Football stadium in Chemnitz, Germany

Stadion an der Gellertstraße is a single-use football stadium in Chemnitz, Germany and the home stadium of Chemnitzer FC. Between 1950 and 1990, the stadium was called "Dr.-Kurt-Fischer-Stadion". The stadium was later nicknamed the "Fischerwiese".

== Structure ==
The stadium has an official capacity of 16,061. The covered Grand Stand (West) has two blocks of seating for 1061 people in total and a standing area for 1036 people. The stadium has a grass pitch, 4 floodlights and a manual scoreboard. After large renovations of the pitch and the entrance gates took place in 2009, the ground now also possesses an undersoil heating and a built-in spray-irrigation system aiming at a reduction of match cancellations due to bad weather conditions. A new main entrance has been built next to the main road passing by the stadium at Heinrich-Schütz-Straße behind blocks 5 and 6 (South). The old main gates were situated behind the Grand Stand (West).

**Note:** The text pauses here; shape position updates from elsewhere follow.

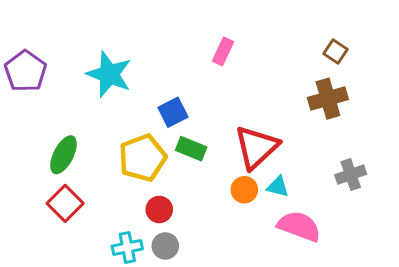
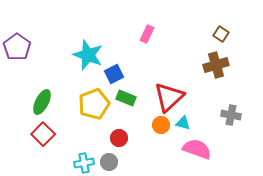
cyan star: (109, 74) -> (88, 55), moved
gray cross: (351, 175) -> (231, 115), turned 30
red circle: (159, 209) -> (119, 138), moved

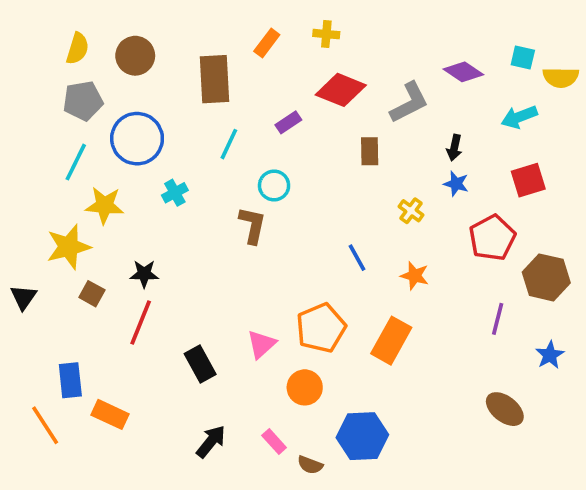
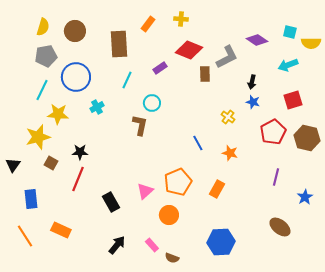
brown rectangle: (370, 151) -> (205, 74), moved
brown hexagon: (546, 277) -> (307, 138), moved
orange rectangle: (391, 341) -> (217, 189), size x0.7
blue rectangle: (70, 380) -> (31, 199), moved
blue hexagon: (362, 436) -> (221, 242), moved

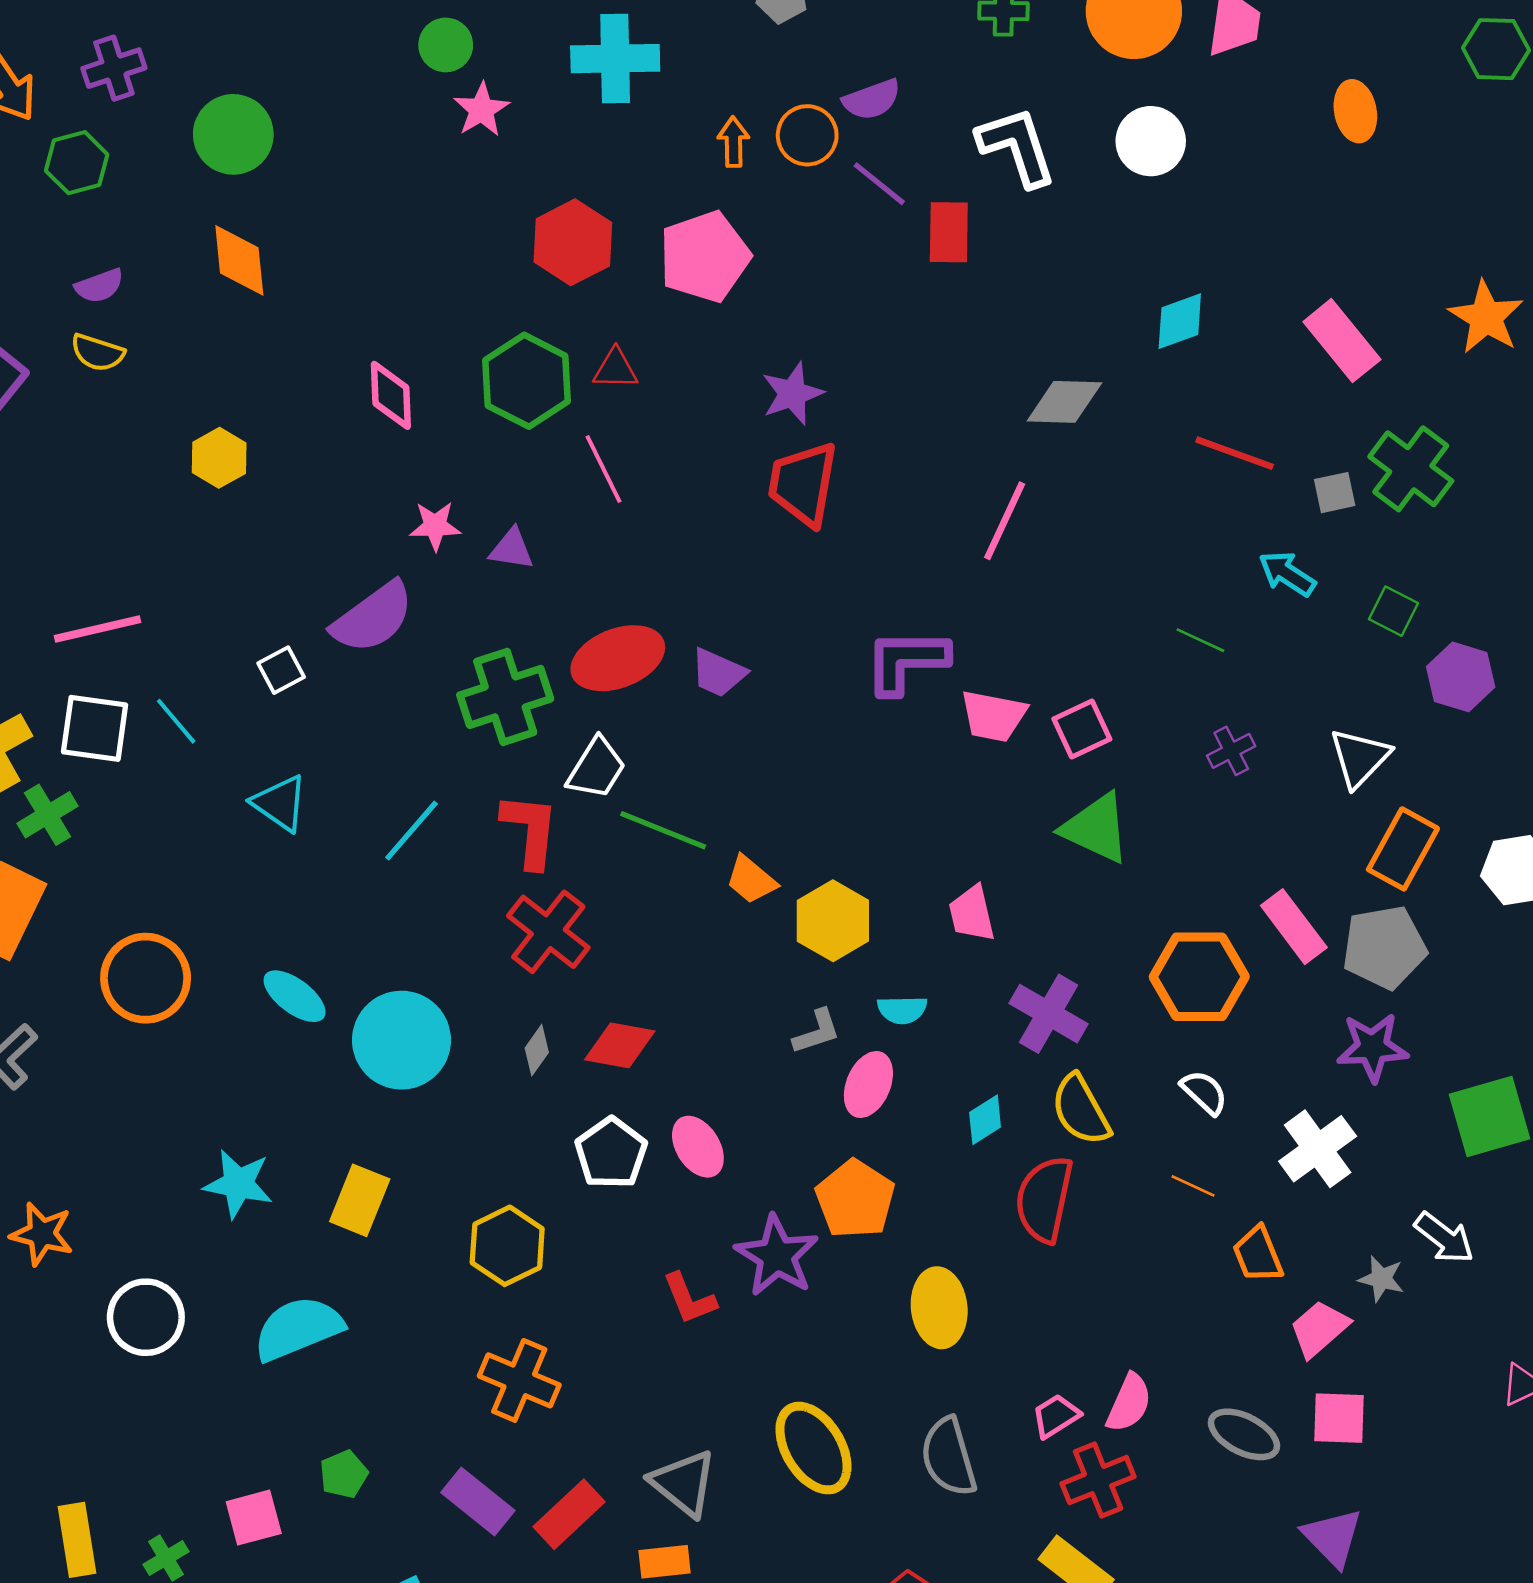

The entrance for away team supporters is located in Forststraße (North-Eastern corner), the guest supporters block 2 has a capacity of 1940 people. In 2009, several new parking lots have been created and existing ones have been enlarged greatly eliminating matchdays' severe parking issues.

== Location ==
Located in the North-East of Chemnitz, the stadium is easy to reach by bus (Line 23 to Stadion Gellertstraße stop or Line 21 to Palmstraße stop). From the main station (Chemnitz Hauptbahnhof), it is about a 15-minute walk. The stadium is located around 5 km away from the A4 Autobahn at exits Chemnitz-Glösa or Chemnitz-Ost.

== History ==
The construction of the stadium began on 31 July 1933 on former horseriding grounds. The finished stadium was inaugurated on 13 May 1934 with a friendly between PSV Chemnitz and SpVgg Greuther Fürth in front of 25,000 spectators. The match finished 5–1 to the home side. Up until the end of World War II, the stadium served as the home stadium for PSV. After the War, SG Chemnitz Nord, precursor to FC Karl-Marx-Stadt, took over the use of stadium. On 13 July 1950, Chemnitz City Council decided to change name the stadium after the communist politician and Interior Minister of Saxony, Kurt Fischer, as he had died shortly before. On 18 November 1953, the record attendance was recorded at a second division match between Chemie Karl-Marx-Stadt and Fortschritt Weißenfels when 27,300 people turned up to see the home side win 3–0.

From the mid-1960s, FC Karl-Marx-Stadt occasionally played their home games in the larger Ernst-Thälmann-Stadion (now the Sportforum). In 1989, the main stand of the Fischer-Stadion was covered which was used for the first time on 22 October of that year in an Oberliga match between FC Karl-Marx Stadt and 1. FC Lokomotive Leipzig.